* **DIRECTIONS**
I need every line that includes the word "юридического" copied from the material.

* **RECORD EXTRACTS**

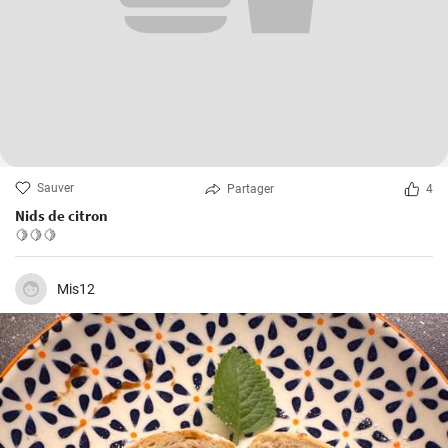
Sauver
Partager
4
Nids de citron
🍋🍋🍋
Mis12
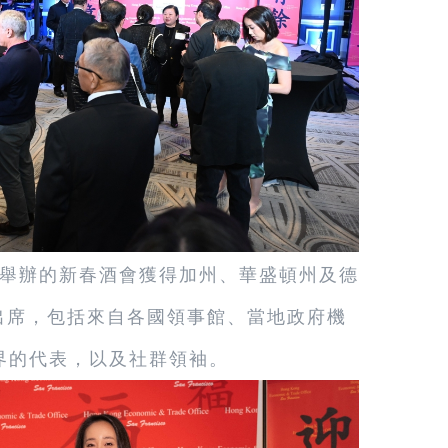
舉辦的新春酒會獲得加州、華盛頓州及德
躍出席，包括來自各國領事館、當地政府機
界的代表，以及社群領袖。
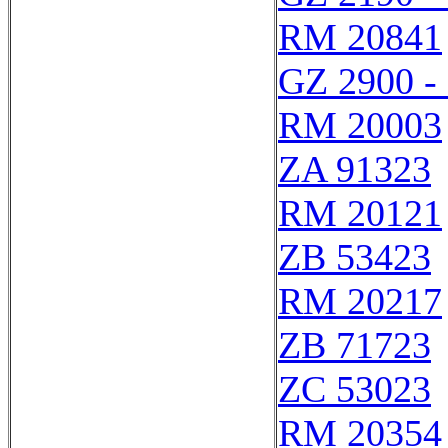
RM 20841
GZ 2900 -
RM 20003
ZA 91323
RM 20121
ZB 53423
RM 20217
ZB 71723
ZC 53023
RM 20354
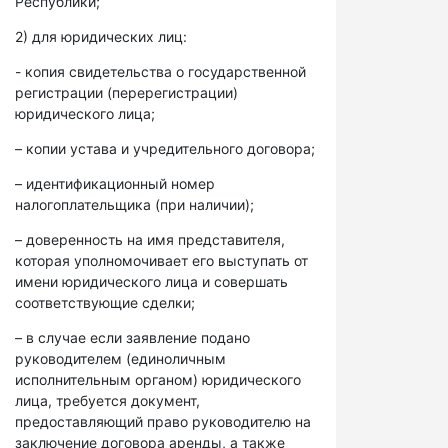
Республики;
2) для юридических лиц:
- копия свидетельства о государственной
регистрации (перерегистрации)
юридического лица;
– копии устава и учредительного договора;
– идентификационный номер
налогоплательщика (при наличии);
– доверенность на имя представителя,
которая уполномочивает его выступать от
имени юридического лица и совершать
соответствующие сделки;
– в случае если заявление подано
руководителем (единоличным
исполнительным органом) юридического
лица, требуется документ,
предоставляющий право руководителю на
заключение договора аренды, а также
...
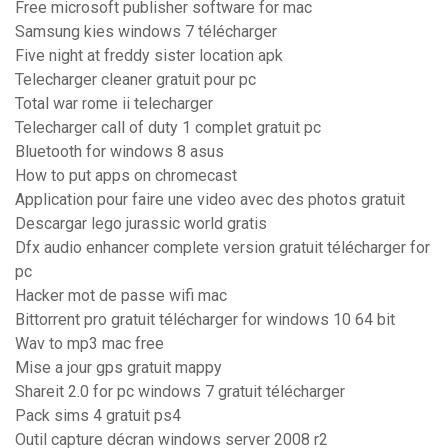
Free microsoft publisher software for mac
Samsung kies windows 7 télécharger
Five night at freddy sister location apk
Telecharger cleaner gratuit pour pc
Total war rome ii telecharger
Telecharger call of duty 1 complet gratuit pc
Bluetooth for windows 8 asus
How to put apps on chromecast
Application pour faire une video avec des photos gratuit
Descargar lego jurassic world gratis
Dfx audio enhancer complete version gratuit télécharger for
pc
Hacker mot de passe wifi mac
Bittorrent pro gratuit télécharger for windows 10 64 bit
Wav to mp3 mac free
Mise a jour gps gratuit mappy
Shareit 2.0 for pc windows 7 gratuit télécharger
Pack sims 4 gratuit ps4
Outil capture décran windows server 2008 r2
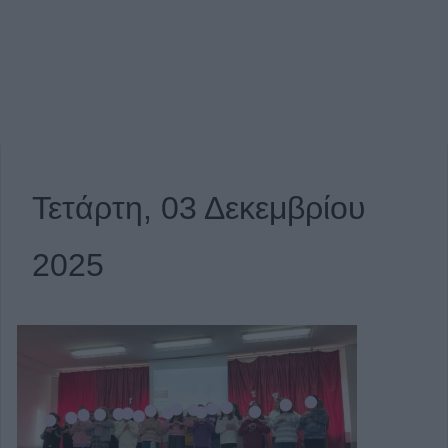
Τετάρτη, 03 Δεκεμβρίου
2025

* **PROBLEM SOLUTION**
юридического лица;
имени юридического лица и совершать
исполнительным органом) юридического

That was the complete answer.